Oferta e demanda, mercado, PIB, inflação, gráficos, equações. Os conceitos e métodos utilizados pelos economistas podem parecer bastante abstratos ou de difícil compreensão para quem não é especialista na área.
Até por isso, um dos baratos de estudar os aspectos econômicos das cidades, onde de fato a vida acontece, é poder observar de forma mais concreta a relação entre a teoria econômica e o desenvolvimento urbano.
A famosa imagem da favela de Paraisópolis ao lado de condomínios de luxo no bairro do Morumbi, em São Paulo, é mundialmente reconhecida como um retrato da desigualdade social brasileira.
Provavelmente por ser economista, minha interpretação dessa fotografia vai um pouco além: para mim, ela é uma excelente representação da oposição entre o livre mercado na sua forma mais pura e o excesso de intervenção estatal, dualidade sempre em voga no debate público. Explico:
À esquerda, temos um bairro no qual a população chegou antes do poder público e cresceu à revelia do planejamento urbano. Pela imagem, é possível notar que praticamente não há áreas livres, o aproveitamento do espaço para comércios e moradias é maximizado, resultando, inclusive, na maior densidade populacional do país – mesmo sem a presença de enormes torres.
Segundo dados do IBGE, vivem ali mais de 40 mil pessoas por quilômetro quadrado, número dez vezes maior do que o registrado no distrito vizinho do Morumbi.
Por outro lado, grande parte das vias é muito estreita, comprometendo a mobilidade, há pouco verde, faltam áreas de lazer, muitas moradias são precárias e o bairro carece de infraestrutura básica.
No Morumbi, por sua vez, o que não faltam são áreas livres, com grandes construções em que vivem relativamente poucas pessoas – reflexo, em certa medida, do planejamento urbano.
O bairro, predominantemente residencial, que já foi um dos mais valorizados da cidade, hoje convive com a dependência do automóvel, os congestionamentos, a violência, a sensação de insegurança e viu sua população diminuir na última década.
Construídos e ocupados a partir de normas urbanísticas e leis de zoneamento restritivas, os imóveis do Morumbi sofrem hoje com a desvalorização e claramente não conseguem acompanhar as transformações da dinâmica urbana, correndo sérios riscos associados à degradação e ao abandono decorrentes de altos custos de manutenção e das atuais tendências demográficas.

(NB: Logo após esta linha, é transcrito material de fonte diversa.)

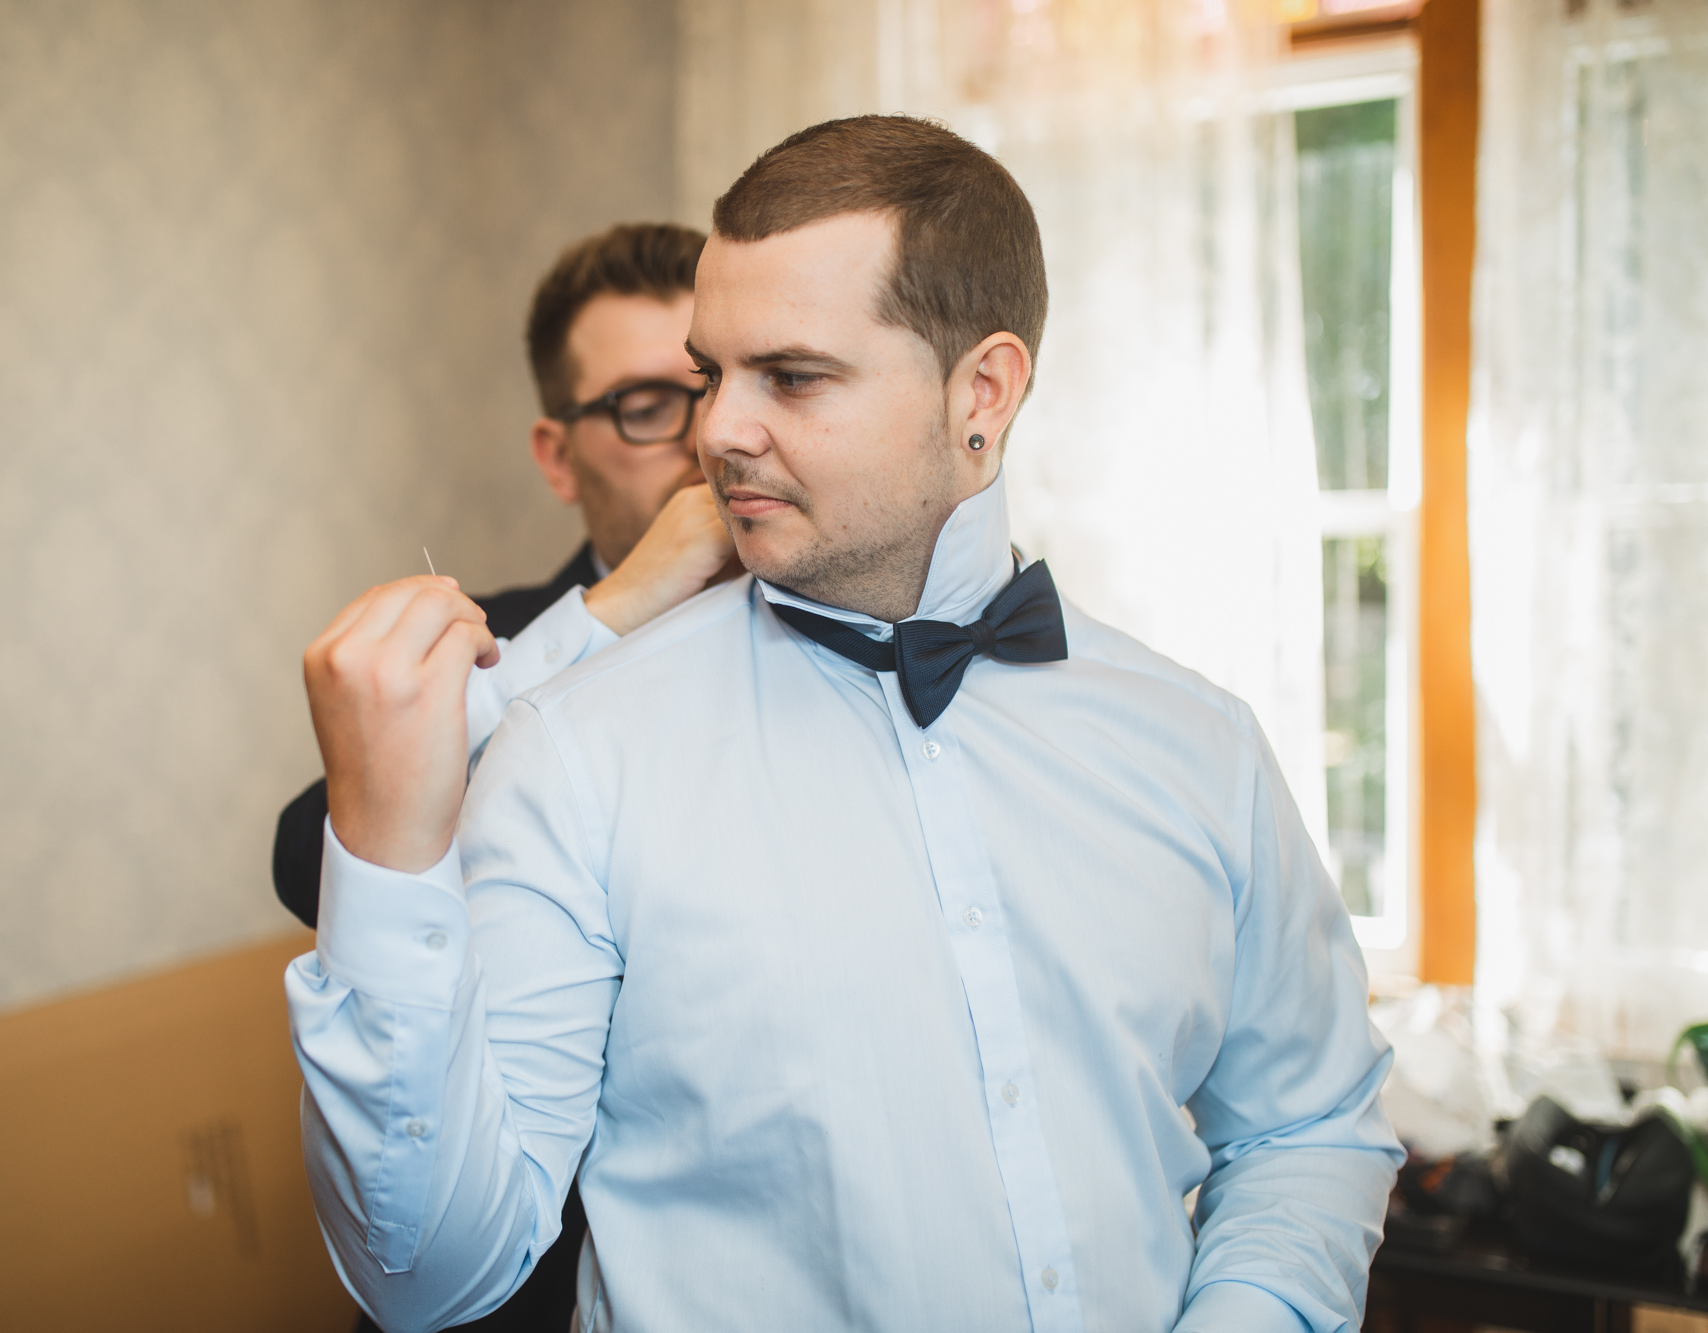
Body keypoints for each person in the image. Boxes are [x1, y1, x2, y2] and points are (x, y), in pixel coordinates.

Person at [289, 116, 1404, 1333]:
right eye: (713, 373)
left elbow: (1306, 1123)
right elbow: (429, 1274)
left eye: (794, 376)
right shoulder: (578, 757)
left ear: (981, 391)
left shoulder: (1200, 746)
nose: (715, 431)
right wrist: (387, 862)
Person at [274, 222, 732, 1333]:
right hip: (508, 1285)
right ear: (555, 451)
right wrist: (623, 606)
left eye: (711, 384)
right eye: (642, 403)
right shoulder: (504, 640)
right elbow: (306, 848)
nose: (703, 437)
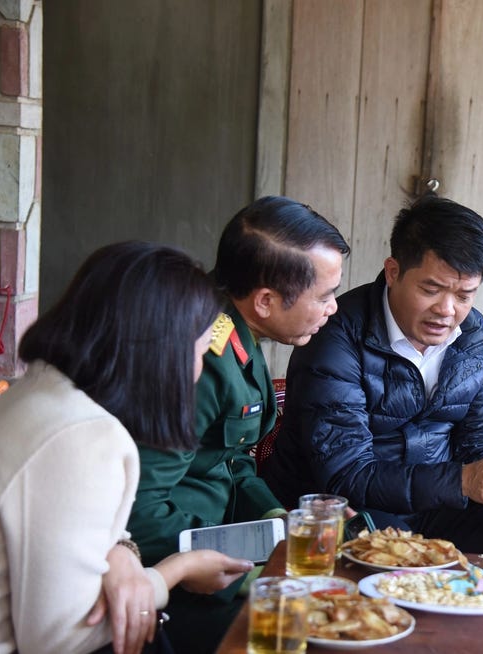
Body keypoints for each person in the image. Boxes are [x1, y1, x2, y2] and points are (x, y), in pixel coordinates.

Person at [262, 193, 483, 559]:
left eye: (464, 294)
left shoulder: (475, 336)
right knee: (392, 551)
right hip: (351, 505)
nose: (447, 310)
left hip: (440, 501)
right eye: (431, 289)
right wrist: (462, 481)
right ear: (393, 272)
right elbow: (346, 473)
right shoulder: (335, 337)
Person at [0, 242, 254, 654]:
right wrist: (175, 572)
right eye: (200, 352)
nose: (199, 370)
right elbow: (62, 641)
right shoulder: (83, 437)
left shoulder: (36, 392)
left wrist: (121, 550)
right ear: (160, 353)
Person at [126, 196, 350, 652]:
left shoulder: (235, 333)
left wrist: (278, 520)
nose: (334, 308)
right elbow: (139, 513)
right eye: (324, 296)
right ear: (265, 300)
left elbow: (231, 464)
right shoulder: (200, 357)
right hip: (179, 576)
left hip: (216, 549)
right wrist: (238, 578)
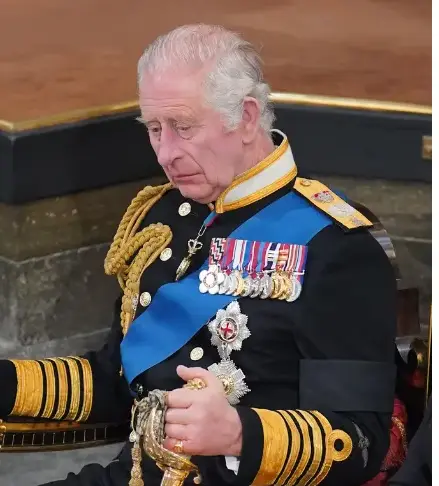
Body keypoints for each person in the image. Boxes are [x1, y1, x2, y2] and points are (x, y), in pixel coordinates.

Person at [2, 24, 400, 486]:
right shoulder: (163, 218)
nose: (165, 153)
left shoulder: (336, 247)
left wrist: (240, 435)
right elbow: (118, 379)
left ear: (247, 117)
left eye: (183, 127)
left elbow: (361, 442)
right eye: (154, 129)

Em tempos de polarização, temos aqui, portanto, uma importante lição: não é o livre mercado na sua forma mais pura nem a planificação estatal que serão capazes de criar lugares bons e acessíveis para se viver.

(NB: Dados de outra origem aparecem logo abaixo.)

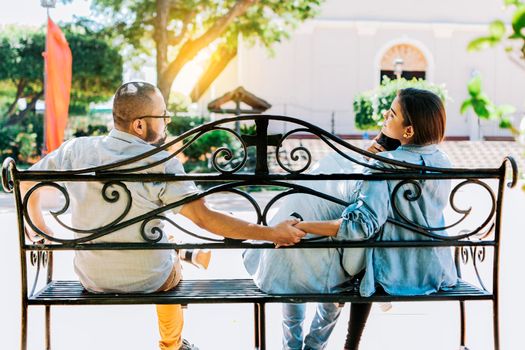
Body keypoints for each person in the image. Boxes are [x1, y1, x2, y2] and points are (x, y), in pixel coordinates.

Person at [21, 81, 305, 350]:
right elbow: (206, 219)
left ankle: (181, 255)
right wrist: (272, 232)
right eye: (163, 115)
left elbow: (25, 180)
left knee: (161, 238)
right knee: (165, 254)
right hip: (151, 279)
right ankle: (171, 344)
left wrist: (36, 226)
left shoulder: (77, 149)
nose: (167, 122)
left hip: (92, 278)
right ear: (140, 124)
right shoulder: (162, 163)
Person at [255, 88, 458, 350]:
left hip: (392, 271)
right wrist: (376, 155)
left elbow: (359, 226)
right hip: (433, 270)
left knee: (303, 233)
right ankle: (317, 344)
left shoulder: (385, 164)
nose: (385, 115)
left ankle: (295, 345)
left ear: (408, 131)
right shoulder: (443, 161)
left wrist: (300, 226)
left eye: (392, 114)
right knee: (317, 238)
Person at [243, 133, 398, 350]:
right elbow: (359, 229)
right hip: (309, 260)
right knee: (338, 291)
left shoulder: (337, 158)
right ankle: (314, 346)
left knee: (295, 287)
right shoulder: (369, 180)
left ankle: (292, 347)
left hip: (275, 257)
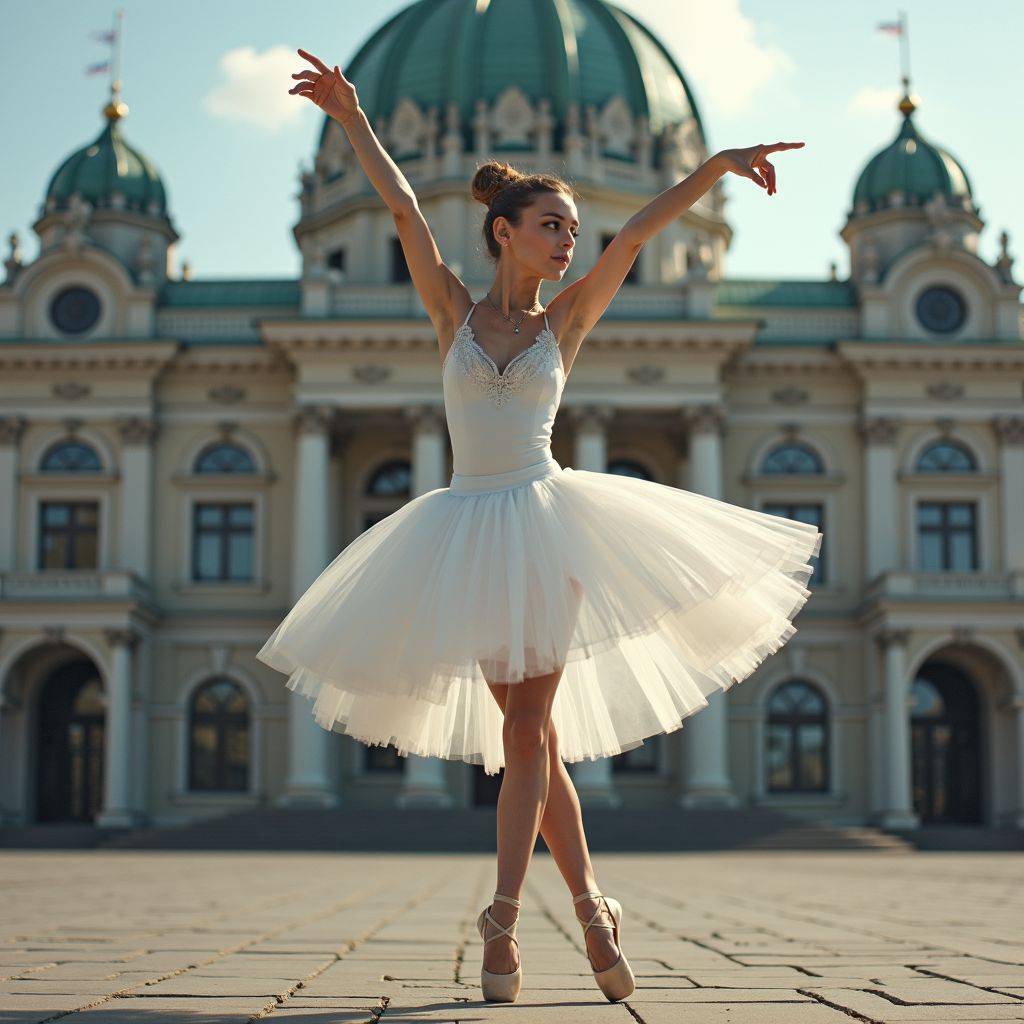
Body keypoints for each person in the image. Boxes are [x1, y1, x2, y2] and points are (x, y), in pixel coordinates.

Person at [259, 48, 819, 1005]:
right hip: (466, 530)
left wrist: (717, 167)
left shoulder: (567, 324)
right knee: (537, 741)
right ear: (503, 232)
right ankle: (595, 907)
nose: (568, 240)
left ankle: (504, 917)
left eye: (570, 228)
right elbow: (399, 208)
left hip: (547, 521)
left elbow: (635, 237)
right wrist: (352, 115)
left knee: (524, 731)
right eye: (551, 227)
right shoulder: (451, 312)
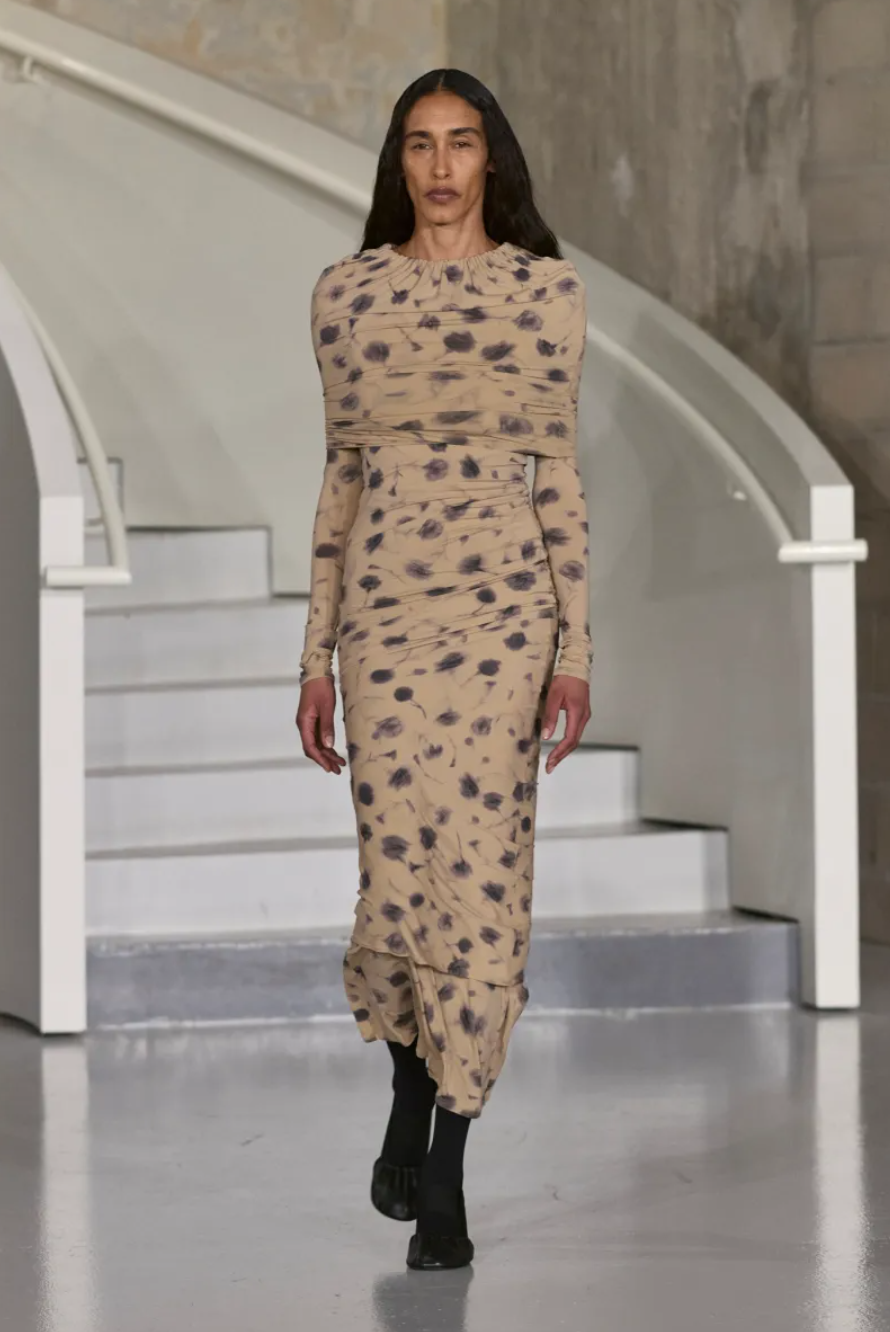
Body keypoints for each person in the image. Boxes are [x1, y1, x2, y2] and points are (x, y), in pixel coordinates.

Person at [296, 67, 592, 1271]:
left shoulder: (544, 295)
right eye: (417, 144)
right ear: (397, 162)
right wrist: (312, 658)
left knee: (483, 877)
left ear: (490, 161)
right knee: (397, 871)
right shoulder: (346, 296)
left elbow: (557, 476)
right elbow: (340, 481)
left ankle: (449, 1170)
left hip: (504, 616)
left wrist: (575, 653)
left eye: (460, 142)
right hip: (382, 619)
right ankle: (408, 1092)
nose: (438, 166)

O estabelecimento de padrões menos restritivos de construção, uso e ocupação, por um lado, parece fundamental para incentivar um melhor aproveitamento do espaço urbano e um maior crescimento da oferta de moradia, particularmente nas áreas mais dotadas de infraestrutura, empregos e serviços – onde a demanda é maior e os preços, consequentemente, são mais elevados.

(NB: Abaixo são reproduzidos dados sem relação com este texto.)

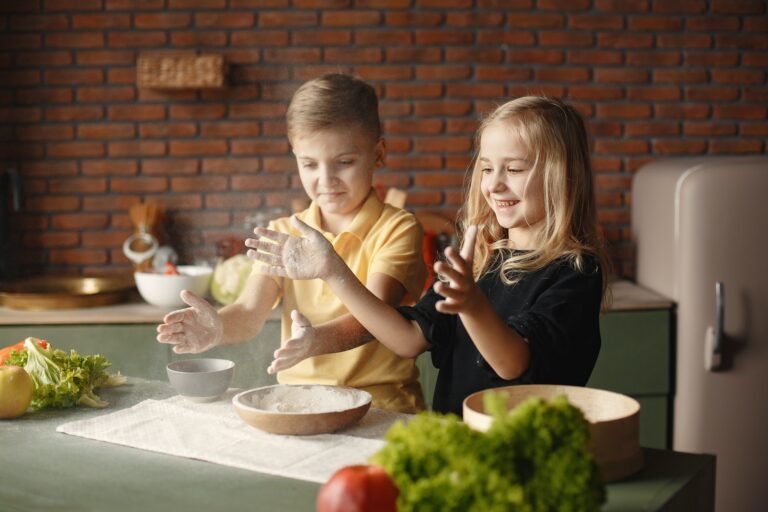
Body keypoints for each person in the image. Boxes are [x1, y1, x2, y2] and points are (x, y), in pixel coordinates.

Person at [247, 95, 610, 416]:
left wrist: (470, 303)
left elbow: (512, 364)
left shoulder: (575, 272)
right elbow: (406, 339)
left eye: (514, 169)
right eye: (486, 168)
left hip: (526, 458)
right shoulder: (479, 263)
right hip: (457, 445)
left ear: (562, 177)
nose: (494, 184)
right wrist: (332, 270)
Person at [157, 73, 428, 413]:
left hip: (382, 407)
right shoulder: (283, 233)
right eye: (309, 164)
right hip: (302, 404)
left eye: (344, 162)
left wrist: (317, 337)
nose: (326, 180)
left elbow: (371, 322)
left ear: (378, 154)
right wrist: (219, 327)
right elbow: (249, 313)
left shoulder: (397, 228)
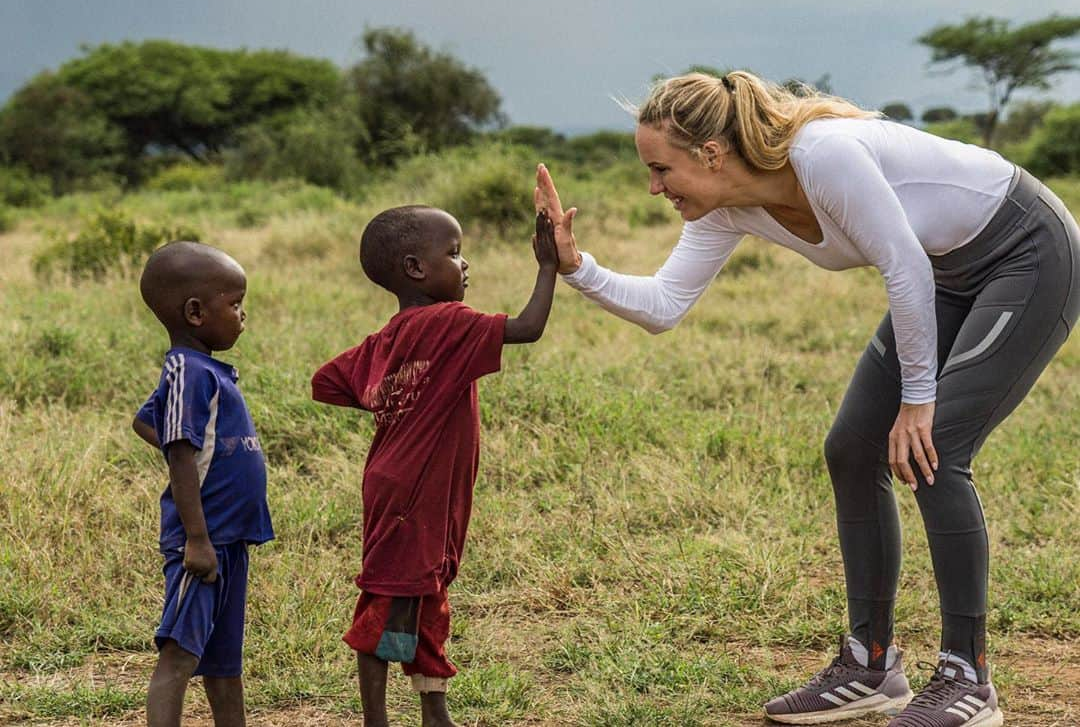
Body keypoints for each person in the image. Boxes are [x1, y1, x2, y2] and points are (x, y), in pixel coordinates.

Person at [535, 71, 1080, 727]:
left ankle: (968, 676)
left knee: (937, 446)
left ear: (711, 153)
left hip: (1026, 249)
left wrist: (917, 400)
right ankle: (870, 663)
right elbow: (663, 305)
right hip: (947, 271)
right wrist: (576, 267)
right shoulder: (728, 206)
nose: (654, 187)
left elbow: (903, 265)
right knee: (852, 448)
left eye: (661, 168)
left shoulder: (822, 155)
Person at [310, 200, 558, 727]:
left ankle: (434, 712)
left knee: (424, 598)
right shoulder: (449, 322)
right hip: (414, 496)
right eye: (454, 252)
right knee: (391, 605)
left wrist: (391, 392)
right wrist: (547, 266)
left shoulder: (388, 338)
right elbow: (529, 327)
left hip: (402, 486)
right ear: (416, 269)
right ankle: (376, 720)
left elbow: (327, 381)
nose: (465, 263)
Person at [132, 241, 274, 727]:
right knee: (180, 653)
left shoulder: (205, 369)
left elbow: (147, 422)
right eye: (233, 304)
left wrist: (196, 453)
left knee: (224, 662)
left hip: (229, 539)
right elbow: (176, 446)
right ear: (195, 312)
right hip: (205, 541)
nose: (242, 315)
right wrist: (196, 537)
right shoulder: (186, 368)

O bom planejamento urbano, por sua vez, é indispensável na oferta adequada de bens públicos, transporte, infraestrutura e moradia social, bem como na mitigação de riscos e no combate a externalidades negativas, como as decorrentes do uso massivo do transporte individual motorizado.
Encontrar esse equilíbrio me parece fundamental para diminuir o abismo hoje existente entre a cidade formal e a informal, frear o crescimento populacional nos extremos da cidade e reduzir a segregação socioespacial tão característica de São Paulo e outras tantas capitais brasileiras.
*Este texto não reflete, necessariamente, a opinião do Caos Planejado.